Above approach has two serious drawbacks. First of them is that bytes ans str instances seem to work in the same way, byt they don't match each other. Using the '+' operator we can add values of the bytes type to bytes and str type to str.

In [7]:
print(b'jeden'+ b'dwa')
print('jeden' + 'dwa')

b'jedendwa'
jedendwa


However, we cannot add a str type to bytes type and bytes type to str type.

In [8]:
print(b'jeden' + 'dwa')

TypeError: can't concat str to bytes

In [9]:
print('jeden' + b'dwa')

TypeError: can only concatenate str (not "bytes") to str

Using binary operators it is possible to compare the bytes with bytes and the str with str.

In [10]:
assert b'red' > b'blue'

In [11]:
assert 'red' > 'blue'

However, we cannot compare the str with bytes and the bytes with str.

In [12]:
assert b'red' < 'blue'

TypeError: '<' not supported between instances of 'bytes' and 'str'

In [13]:
assert 'red' < 'blue'

AssertionError: 

Comparing the bytes and str in order to determine if they are equal always end with False value. Even if both vales contain exactly the same characters.

In [14]:
print(b'foo' == 'foo')

False


% operator works with strings format for individual types.

In [15]:
print(b'red %s' % b'blue')

b'red blue'


In [16]:
print('red %s' % 'blue')

red blue


However, we cannot pass an instance of the str to a string of the bytes instance formatting, becuase it won't be able to figure out which binary encoding should be used.

In [17]:
print(b'red %s' % 'blue')

TypeError: %b requires a bytes-like object, or an object that implements __bytes__, not 'str'

However, we can pass an instance of the bytes instance to a text string formatting of an instance of the str using the % operator, although the result will be different than expected.

In [18]:
print('red %s' % b'blue')

red b'blue'


This code actually calls the __repr__() method in the bytes instance and then replaces the value indicated by %s. Therefore the value b'blue' is in quotation mark in the output.
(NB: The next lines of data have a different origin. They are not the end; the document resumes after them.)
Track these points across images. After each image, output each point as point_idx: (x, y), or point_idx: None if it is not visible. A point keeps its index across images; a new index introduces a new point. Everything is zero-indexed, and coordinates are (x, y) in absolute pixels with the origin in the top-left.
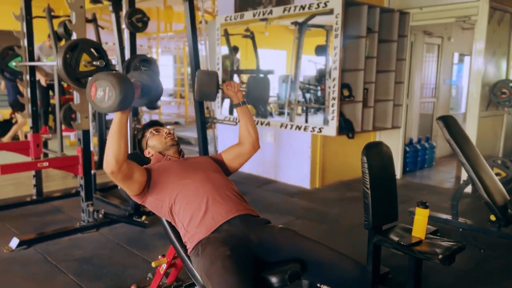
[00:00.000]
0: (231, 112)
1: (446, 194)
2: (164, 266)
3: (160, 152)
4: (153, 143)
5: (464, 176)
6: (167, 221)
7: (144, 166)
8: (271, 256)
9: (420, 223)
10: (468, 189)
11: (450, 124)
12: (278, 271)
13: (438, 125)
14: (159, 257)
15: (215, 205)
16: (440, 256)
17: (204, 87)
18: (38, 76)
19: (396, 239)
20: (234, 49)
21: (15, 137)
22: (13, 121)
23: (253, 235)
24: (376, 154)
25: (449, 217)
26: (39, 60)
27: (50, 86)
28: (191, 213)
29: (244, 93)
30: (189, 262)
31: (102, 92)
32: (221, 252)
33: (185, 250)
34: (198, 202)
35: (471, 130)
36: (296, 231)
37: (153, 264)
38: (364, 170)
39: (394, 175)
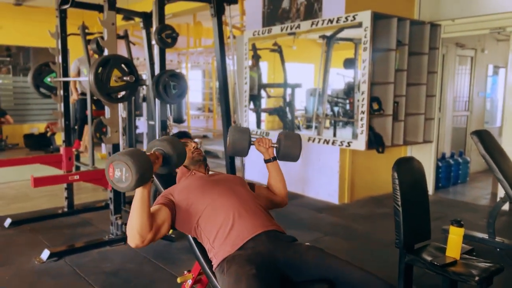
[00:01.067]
0: (258, 126)
1: (481, 211)
2: (189, 282)
3: (186, 166)
4: None
5: (501, 192)
6: (193, 237)
7: (168, 194)
8: (298, 275)
9: (454, 243)
10: (505, 206)
11: (485, 138)
12: None
13: (472, 140)
14: (185, 272)
15: (241, 220)
16: (476, 278)
17: (236, 143)
18: (72, 89)
19: (429, 258)
20: (254, 57)
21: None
22: (48, 134)
23: (280, 254)
24: (407, 169)
25: (485, 236)
26: (78, 72)
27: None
28: (216, 228)
29: (275, 149)
30: (214, 279)
31: (119, 172)
32: (246, 271)
33: (210, 266)
34: (223, 217)
35: (507, 145)
36: (324, 249)
37: (178, 280)
38: (395, 186)
39: (427, 191)
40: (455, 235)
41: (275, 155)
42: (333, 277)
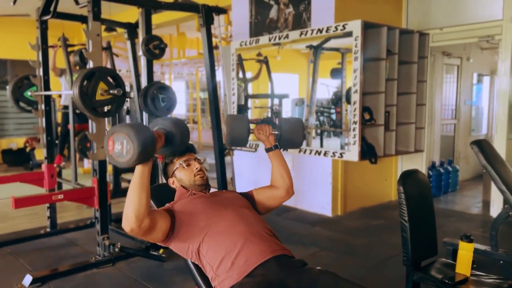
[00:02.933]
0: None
1: (475, 220)
2: None
3: (184, 187)
4: (180, 177)
5: (494, 201)
6: (193, 262)
7: (167, 205)
8: None
9: (464, 259)
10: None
11: (485, 148)
12: None
13: (472, 150)
14: None
15: (248, 246)
16: None
17: (235, 132)
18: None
19: (439, 276)
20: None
21: None
22: (27, 149)
23: (291, 281)
24: (413, 183)
25: (487, 248)
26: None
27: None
28: (222, 255)
29: (275, 136)
30: None
31: (119, 145)
32: None
33: None
34: (229, 242)
35: (499, 153)
36: (337, 273)
37: None
38: (401, 201)
39: (433, 205)
40: (465, 250)
41: (277, 143)
42: None
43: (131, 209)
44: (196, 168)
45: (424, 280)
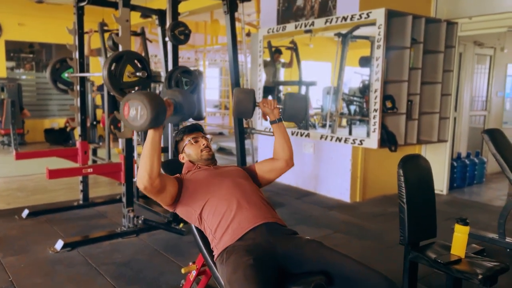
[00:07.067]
0: None
1: (496, 212)
2: (193, 272)
3: (191, 161)
4: (189, 152)
5: None
6: (196, 228)
7: (177, 175)
8: (296, 267)
9: (459, 241)
10: None
11: (497, 137)
12: (302, 282)
13: (483, 139)
14: (190, 263)
15: (242, 212)
16: (480, 277)
17: (241, 104)
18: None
19: (433, 256)
20: (276, 52)
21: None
22: (68, 129)
23: (279, 245)
24: (413, 167)
25: (495, 236)
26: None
27: None
28: (218, 219)
29: (280, 110)
30: (215, 269)
31: (134, 111)
32: (244, 261)
33: (212, 257)
34: (226, 207)
35: None
36: (324, 243)
37: (183, 271)
38: (400, 183)
39: (433, 189)
40: (460, 233)
41: (281, 116)
42: (331, 270)
43: (144, 168)
44: (203, 144)
45: (419, 259)
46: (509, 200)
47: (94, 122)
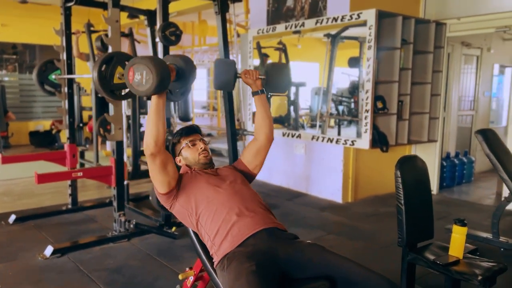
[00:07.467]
0: None
1: (486, 211)
2: (191, 278)
3: (188, 165)
4: (186, 155)
5: (505, 192)
6: (194, 232)
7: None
8: (299, 272)
9: (457, 242)
10: (510, 206)
11: (490, 137)
12: None
13: (477, 139)
14: (187, 269)
15: (242, 218)
16: (479, 278)
17: (222, 75)
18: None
19: (431, 257)
20: (265, 56)
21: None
22: (53, 131)
23: (281, 251)
24: (410, 168)
25: (489, 235)
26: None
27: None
28: (218, 225)
29: (263, 81)
30: (215, 276)
31: (139, 75)
32: (246, 268)
33: (212, 263)
34: (225, 214)
35: (509, 144)
36: (325, 246)
37: (180, 277)
38: (397, 185)
39: (430, 190)
40: (458, 234)
41: (263, 88)
42: (333, 274)
43: (150, 135)
44: (201, 148)
45: (417, 261)
46: (503, 200)
47: (81, 124)
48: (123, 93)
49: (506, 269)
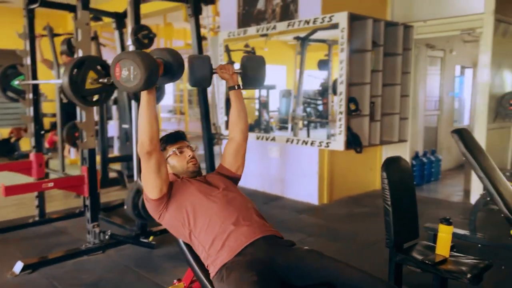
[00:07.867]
0: None
1: (455, 208)
2: None
3: (176, 174)
4: (174, 163)
5: (474, 190)
6: (184, 243)
7: None
8: (299, 279)
9: (444, 241)
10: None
11: (466, 137)
12: None
13: (453, 138)
14: (175, 281)
15: (238, 227)
16: (468, 276)
17: (198, 71)
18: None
19: (419, 257)
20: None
21: None
22: (12, 140)
23: (280, 258)
24: (395, 169)
25: (467, 232)
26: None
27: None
28: (213, 235)
29: (239, 75)
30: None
31: (127, 71)
32: (247, 277)
33: (206, 275)
34: (220, 224)
35: (479, 143)
36: (323, 252)
37: None
38: (384, 186)
39: (414, 190)
40: (445, 233)
41: (239, 83)
42: (334, 280)
43: (145, 133)
44: (189, 156)
45: (406, 261)
46: (480, 198)
47: (42, 132)
48: (94, 99)
49: (491, 266)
The seond problem is that in Python filehanlde operations require Unicde by default instead of unmodified raw instances. The code below does not work.

In [19]:
with open('data.bin', 'w') as f:
    f.write(b'\xf1\xf2\xf3\xf4\xf5')

TypeError: write() argument must be str, not bytes

The reason for raising an exception is opening the file in writing mode ('w') instead of in the binary data saving mode ('wb'). When the file is created in the text mode, operations performed on the file handle expect str instance containing Unicode characters insted of bytes instances containing binary data.

In [20]:
with open('data.bin', 'wb') as f:
    f.write(b'\xf1\xf2\xf3\xf4\xf5')

The same problem occurs when reading data from a file.

In [21]:
with open('data.bin', 'r') as f:
    data = f.read()

UnicodeDecodeError: 'utf-8' codec can't decode byte 0xf1 in position 0: invalid continuation byte

This operation fails because the file is opened in text-read mode ('r') instead of binary-text read mode ('rb'). When the file handle is in the text mode the default encoding for the character is used to interpret binary data by calling bytes.encode() and str.decode().

In [22]:
with open('data.bin', 'rb') as f:
    data = f.read()

In [23]:
assert data == b'\xf1\xf2\xf3\xf4\xf5'

In [24]:
with open ('data.bin', 'r', encoding='cp1252') as f:
    data = f.read()

In [25]:
assert data == 'n o o o o '

AssertionError: 

The exception will not be raised and the interpolation of the text string of the file content will depend on the return value received when reading unmodified bytes.